Natural variation of root exudates in Arabidopsis thaliana-linking metabolomic and genomic data

Abstract

Many metabolomics studies focus on aboveground parts of the plant, while metabolism within roots and the chemical composition of the rhizosphere, as influenced by exudation, are not deeply investigated. In this study, we analysed exudate metabolic patterns of Arabidopsis thaliana and their variation in genetically diverse accessions. For this project, we used the 19 parental accessions of the Arabidopsis MAGIC collection. Plants were grown in a hydroponic system, their exudates were harvested before bolting and subjected to UPLC/ESI-QTOF-MS analysis. Metabolite profiles were analysed together with the genome sequence information. Our study uncovered distinct metabolite profiles for root exudates of the 19 accessions. Hierarchical clustering revealed similarities in the exudate metabolite profiles, which were partly reflected by the genetic distances. An association of metabolite absence with nonsense mutations was detected for the biosynthetic pathways of an indolic glucosinolate hydrolysis product, a hydroxycinnamic acid amine and a flavonoid triglycoside. Consequently, a direct link between metabolic phenotype and genotype was detected without using segregating populations. Moreover, genomics can help to identify biosynthetic enzymes in metabolomics experiments. Our study elucidates the chemical composition of the rhizosphere and its natural variation in A. thaliana, which is important for the attraction and shaping of microbial communities.

Figure 1

Hierarchical clustering of metabolic features from (a) exudates ESI(−), (b) ESI(+) and of (c) genetic distances. (a+b) Features were obtained by UPLC/ESI(−)-QTOF-MS (a) or UPLC/ESI(+)-QTOF-MS (b) from exudate samples and differed from the blank (Welch test, p < 0.05). Intensities were corrected for batch effects using SVA and subjected to average linkage clustering with correlation as a distance measure. (c) Variant tables of the 19 genomes project were reduced to coding regions, as annotated by TAIR. The sum of all mismatches was used as a distance matrix for average linkage clustering. Dendrograms were cut at a correlation threshold of 0.95 (dashed line). As cluster numbers were not comparable, consistent clusters were coloured across ion modes as a visual guidance.

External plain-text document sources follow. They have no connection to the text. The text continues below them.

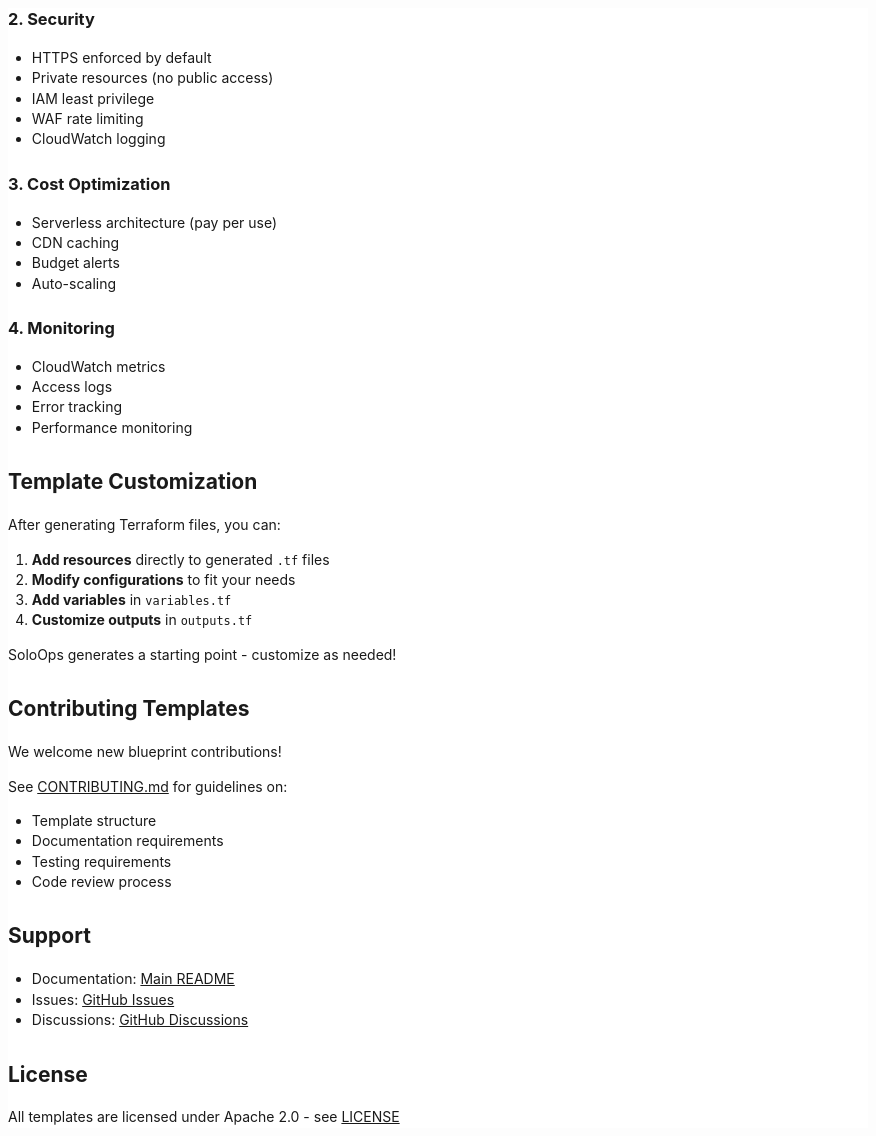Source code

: ### 2. Security
- HTTPS enforced by default
- Private resources (no public access)
- IAM least privilege
- WAF rate limiting
- CloudWatch logging

### 3. Cost Optimization
- Serverless architecture (pay per use)
- CDN caching
- Budget alerts
- Auto-scaling

### 4. Monitoring
- CloudWatch metrics
- Access logs
- Error tracking
- Performance monitoring

## Template Customization

After generating Terraform files, you can:

1. **Add resources** directly to generated `.tf` files
2. **Modify configurations** to fit your needs
3. **Add variables** in `variables.tf`
4. **Customize outputs** in `outputs.tf`

SoloOps generates a starting point - customize as needed!

## Contributing Templates

We welcome new blueprint contributions!

See [CONTRIBUTING.md](../CONTRIBUTING.md) for guidelines on:
- Template structure
- Documentation requirements
- Testing requirements
- Code review process

## Support

- Documentation: [Main README](../README.md)
- Issues: [GitHub Issues](https://github.com/soloops/soloops-cli/issues)
- Discussions: [GitHub Discussions](https://github.com/soloops/soloops-cli/discussions)

## License

All templates are licensed under Apache 2.0 - see [LICENSE](../LICENSE)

Figure 2. Colour-coded intensity matrix of differential metabolites occurring in exudates.

Integrated peak areas were log-transformed and scaled to zero mean and standard variance. A Welch-test was used to find differentially abundant metabolites between the 19 accessions.

Figure 3. Workflow for matching metabolic patterns of absence with stop codons in genes annotated as AraCyc enzymes.

For the metabolic data, 384 out of 455 metabolic features from the ESI(−) data set were absent in at least one accession. 38 of them were annotated as monoisotopic peak [M] by CAMERA. Approximately 32,000 stop codons were detected. 1,588 of AraCyc enzyme-encoding genes displayed a prematurely ended amino acid sequence possibly representing non-functional enzymes that can be causative for metabolite absence.

Figure 4. Natural and T-DNA insertion knockouts of SCT.

(a) Relative transcript levels of SCT in root tissue as determined by qPCR, PP2A as reference, normalized to Rsch-4, mean ± s.e.m., n = 3. (b) Peak area counts of cyclic didehydro-di(coumaroyl)spermidine sulfate in exudates, mean ± s.e.m., n = 3.

Figure 5. Robinin absence is linked to a stop codon in the UGT91A1 encoding gene.

(a) Peak area counts, mean ± s.e.m. (n = 3) with absence in Wu-0 (highlighted in red) (b) MS/MS spectrum of robinin, 30 eV, (c) extracted ion chromatogram at m/z 739.21 with kaempferol 3-O-Rha(1→2)Glc 7-O-Rha eluting at 3.9 min and the galactose-conjugated robinin eluting at 4.3 min not detected in the natural knockout Wu-0 and T-DNA insertion line SALK_088702C, (d) relative transcript levels of UGT91A1 in roots as determined by qPCR, PP2A as reference, normalized to Col-0, mean ± s.e.m., n = 4, (e) schematic representation of the UGT91A1 gene (one exon) and the loss-of-function mutations in Wu-0 and SALK_088702C.

Figure 6. Biosynthetic pathway of cyclic didehydro-di(coumaroyl) spermidine sulfate.

Di(coumaroyl)spermidine is synthesized by SCT and subsequent oxidative ring closure and sulfonylation leads to cyclic didehydro-di(coumaroyl) spermidine sulfate, PAPS = 3′-phosphoadenosine-5′-phosphosulfate.